Todavia, frustrando novamente os anseios de Doria, tanto a comissão que elaborou as regras fez indicação, quanto a maioria da executiva nacional do partido aprovou uma divisão igualitária de peso (25%) para todos os 4 grupos de votantes, que envolvem desde os(as) filiados(as) sem mandato, passando pelos dirigentes partidários até os representantes com mandatos no Executivo e Legislativo.
Ao divulgar a decisão da executiva nacional, o presidente do PSDB, Bruno Araújo, destacou o caráter democrático das prévias e a importância de sua realização no atual momento pelo qual passa o partido. Inusitadamente, falou também de unidade para caracterizar um processo fruto das disputas internas.

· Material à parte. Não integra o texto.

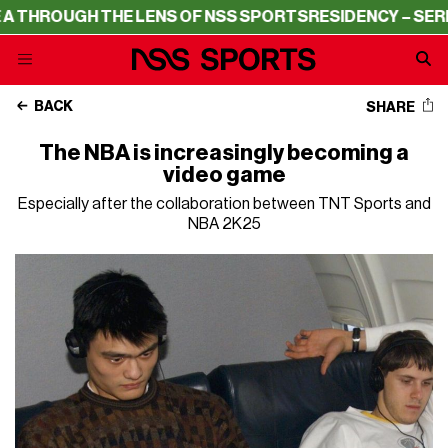
UGH THE LENS OF NSS SPORTS
RESIDENCY – SERIE A THR
BACK
SHARE
The NBA is increasingly becoming a
video game
Especially after the collaboration between TNT Sports and
NBA 2K25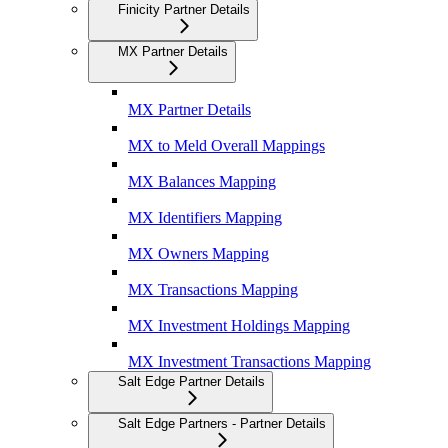
Finicity Partner Details
MX Partner Details
MX Partner Details
MX to Meld Overall Mappings
MX Balances Mapping
MX Identifiers Mapping
MX Owners Mapping
MX Transactions Mapping
MX Investment Holdings Mapping
MX Investment Transactions Mapping
Salt Edge Partner Details
Salt Edge Partners - Partner Details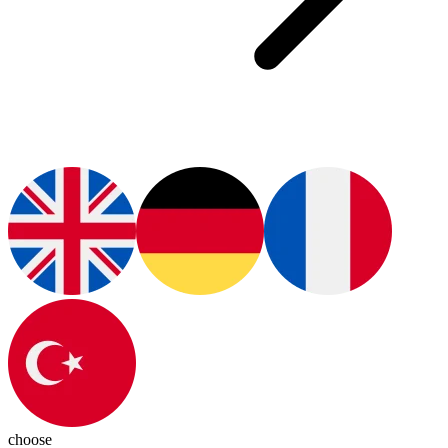
choose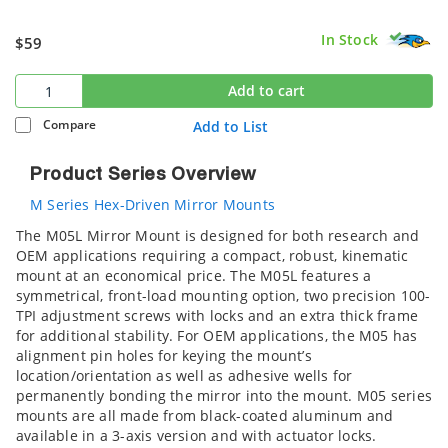
In Stock
$59
Add to cart
Compare
Add to List
Product Series Overview
M Series Hex-Driven Mirror Mounts
The M05L Mirror Mount is designed for both research and
OEM applications requiring a compact, robust, kinematic
mount at an economical price. The M05L features a
symmetrical, front-load mounting option, two precision 100-
TPI adjustment screws with locks and an extra thick frame
for additional stability. For OEM applications, the M05 has
alignment pin holes for keying the mount’s
location/orientation as well as adhesive wells for
permanently bonding the mirror into the mount. M05 series
mounts are all made from black-coated aluminum and
available in a 3-axis version and with actuator locks.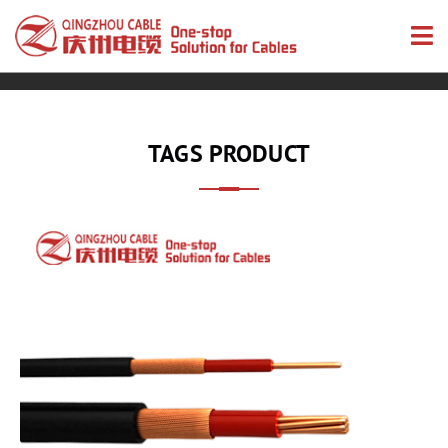
TAGS PRODUCT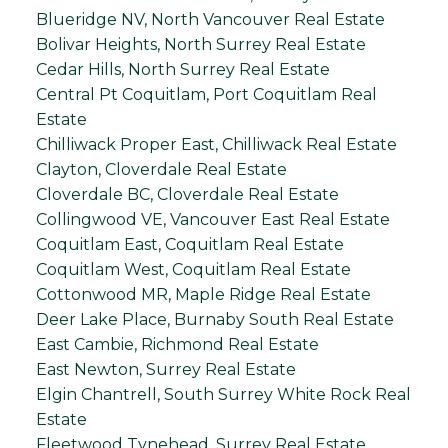
Blueridge NV, North Vancouver Real Estate
Bolivar Heights, North Surrey Real Estate
Cedar Hills, North Surrey Real Estate
Central Pt Coquitlam, Port Coquitlam Real
Estate
Chilliwack Proper East, Chilliwack Real Estate
Clayton, Cloverdale Real Estate
Cloverdale BC, Cloverdale Real Estate
Collingwood VE, Vancouver East Real Estate
Coquitlam East, Coquitlam Real Estate
Coquitlam West, Coquitlam Real Estate
Cottonwood MR, Maple Ridge Real Estate
Deer Lake Place, Burnaby South Real Estate
East Cambie, Richmond Real Estate
East Newton, Surrey Real Estate
Elgin Chantrell, South Surrey White Rock Real
Estate
Fleetwood Tynehead, Surrey Real Estate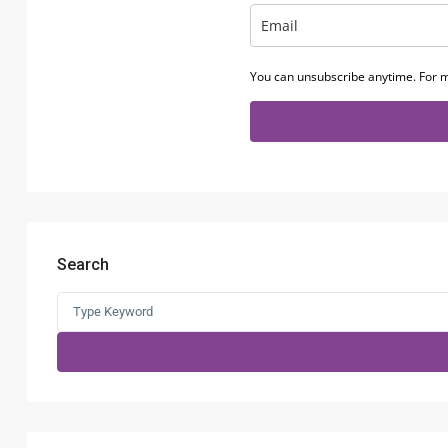
You can unsubscribe anytime. For m
Search
Search
for: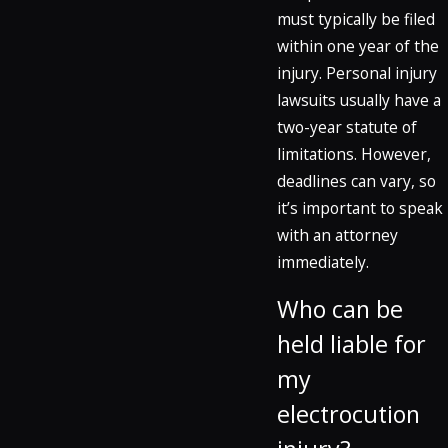
must typically be filed
within one year of the
injury. Personal injury
lawsuits usually have a
two-year statute of
limitations. However,
deadlines can vary, so
it’s important to speak
with an attorney
immediately.
Who can be
held liable for
my
electrocution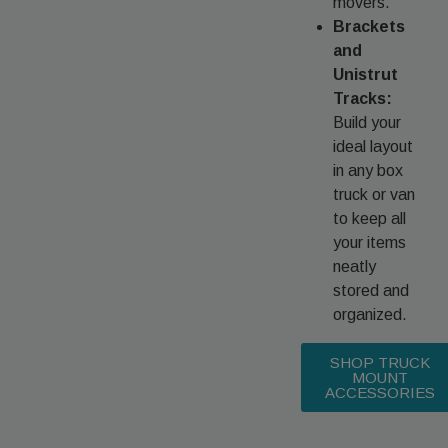
movers.
Brackets
and
Unistrut
Tracks:
Build your
ideal layout
in any box
truck or van
to keep all
your items
neatly
stored and
organized.
SHOP TRUCK
MOUNT
ACCESSORIES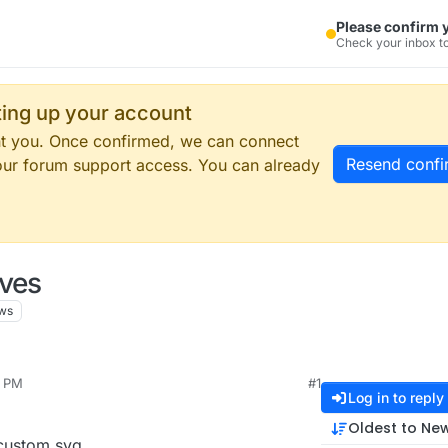
Please confirm 
Check your inbox to
tting up your account
ent you. Once confirmed, we can connect
Resend confi
our forum support access. You can already
oves
ws
9 PM
#1
Log in to reply
Oldest to Ne
 custom svg.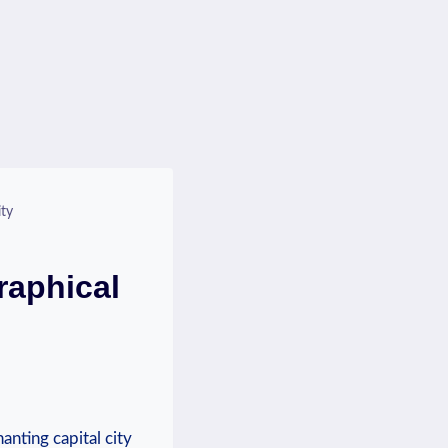
ty
raphical
anting capital city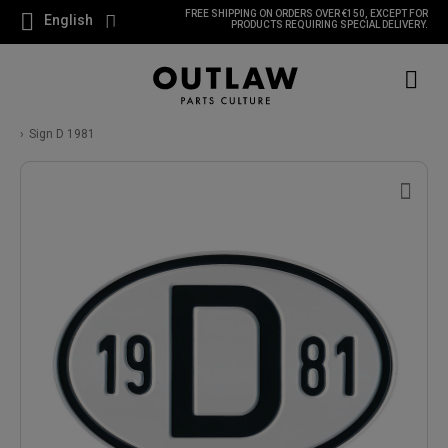
FREE SHIPPING ON ORDERS OVER €150, EXCEPT FOR
English
PRODUCTS REQUIRING SPECIAL DELIVERY.
Sign D 1981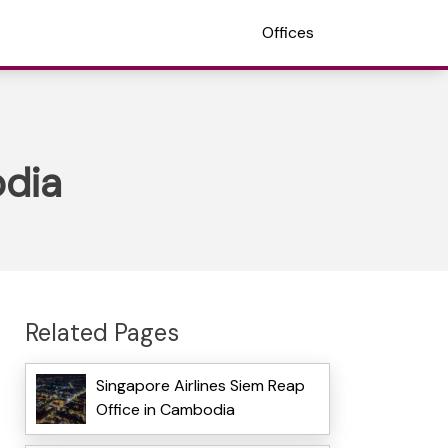
Offices
odia
Related Pages
Singapore Airlines Siem Reap
Office in Cambodia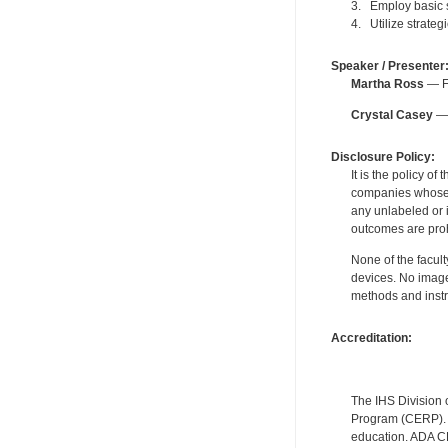
3. Employ basic 
4. Utilize strateg
Speaker / Presenter
Martha Ross
— Fo
Crystal Casey
— 
Disclosure Policy:
It is the policy o
companies whose pr
any unlabeled or 
outcomes are proh
None of the facult
devices. No image
methods and instr
Accreditation:
The IHS Division 
Program (CERP). A
education. ADA CE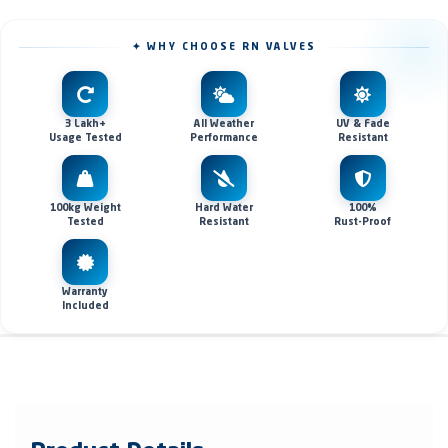
✦ WHY CHOOSE RN VALVES
3 Lakh+
All Weather
UV & Fade
Usage Tested
Performance
Resistant
100kg Weight
Hard Water
100%
Tested
Resistant
Rust-Proof
Warranty
Included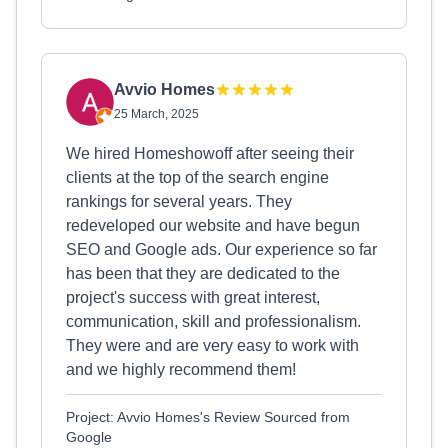
Avvio Homes
25 March, 2025
We hired Homeshowoff after seeing their
clients at the top of the search engine
rankings for several years. They
redeveloped our website and have begun
SEO and Google ads. Our experience so far
has been that they are dedicated to the
project's success with great interest,
communication, skill and professionalism.
They were and are very easy to work with
and we highly recommend them!
Project: Avvio Homes's Review Sourced from
Google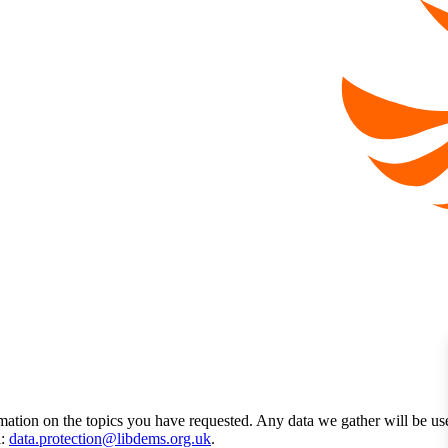
mation on the topics you have requested. Any data we gather will be us
l:
data.protection@libdems.org.uk
.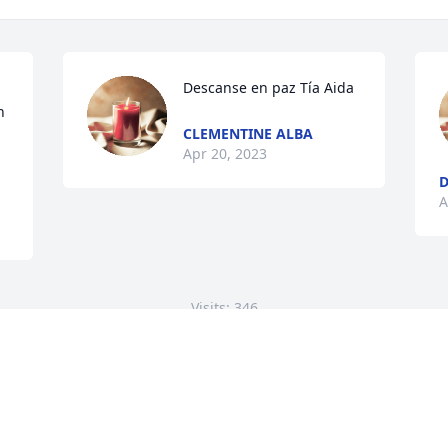
Descanse en paz Tía Aida
 
CLEMENTINE ALBA
Apr 20, 2023
D
A
Visits: 346
This site is protected by reCAPTCHA and the
Google
Privacy Policy
and
Terms of Service
apply.
Service map data ©
OpenStreetMap
contributors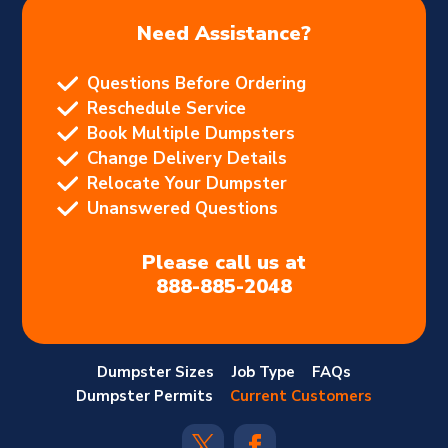
Need Assistance?
Questions Before Ordering
Reschedule Service
Book Multiple Dumpsters
Change Delivery Details
Relocate Your Dumpster
Unanswered Questions
Please call us at
888-885-2048
Dumpster Sizes
Job Type
FAQs
Dumpster Permits
Current Customers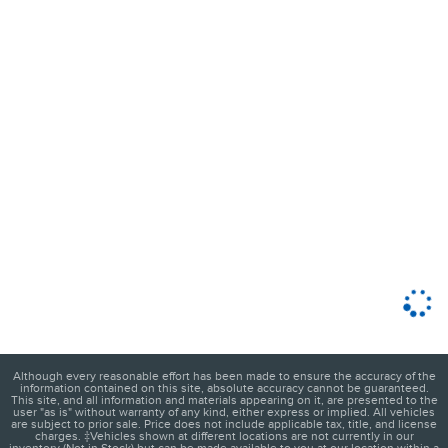
Although every reasonable effort has been made to ensure the accuracy of the
information contained on this site, absolute accuracy cannot be guaranteed.
This site, and all information and materials appearing on it, are presented to the
user "as is" without warranty of any kind, either express or implied. All vehicles
are subject to prior sale. Price does not include applicable tax, title, and license
charges. ‡Vehicles shown at different locations are not currently in our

Marcadas para novembro deste ano, as prévias do PSDB parecem querer dar tempo para que as tensões internas se acomodem e a disputa possa transcorrer sem causar maiores desgastes ao partido. Pelo tempo consumido com a postergação, é imperativo que o processo possa contribuir para aparar as arestas internas, construindo um programa relevante e uma unidade em torno da candidatura do partido para as eleições do ano que vem.
Afinal, as prévias terão consumido meses de pré-campanha e articulações, o que algumas candidaturas e partidos estão construindo desde já. Não bastassem as disputas internas, o PSDB terá de enfrentar mais um adversário, o tempo, em seu caminho rumo a 2022.